During this period, I was having a discussion with a couple of friends, we were discussing our project process. The process for their projects took days. My friends would spend time planning and executing their projects. They spent the proper amount of time with a project; to create something of quality. But me, I just wanted it done and so I could move on to the next. Which caused me to proudly exclaim, “I get too excited to see what it (my project) will look like, I get so excited to finish!” My friend smirked and replied, “Too excited or impatient?” This was the best way to call me out on my b.s. process, it was impatience. I was not excited, I just wanted it to be over. I did not care enough to produce something of quality. I just wanted it to magically happen and that’s not how it works. Anyone can throw something together and call it art. But quality art comes from involvement, concentration, practice, time and planning. There needs to be a reason to the rhyme.

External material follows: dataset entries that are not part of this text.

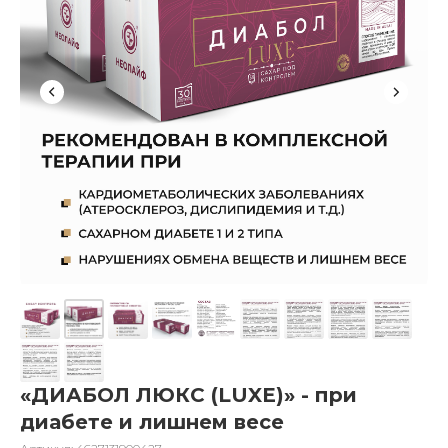
«ДИАБОЛ ЛЮКС (LUXE)» - при
диабете и лишнем весе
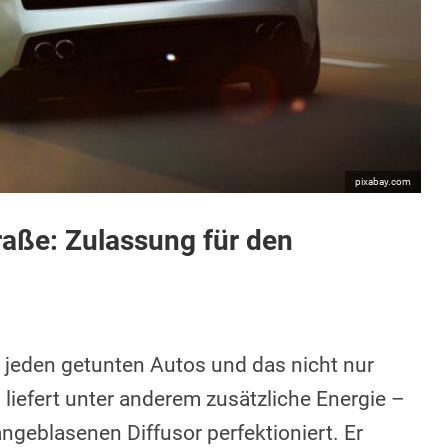
pixabay.com
raße: Zulassung für den
s jeden getunten Autos und das nicht nur
liefert unter anderem zusätzliche Energie –
angeblasenen Diffusor perfektioniert. Er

Now, when I start a project, I start from the very beginning. Sketching and planning. I actually plan out colors and fabrics before I begin. What a novel idea! I sketch and write out how I will assemble a project, what the steps will be. What materials will I need? Then, when I actually physically begin creating the piece, I take my time…I let things dry! If I am having a tough time with a seam or creating a design, I will walk away. Let it sit over night or for a day. I am now involved in the process of my projects and I am now very proud of the product I produce.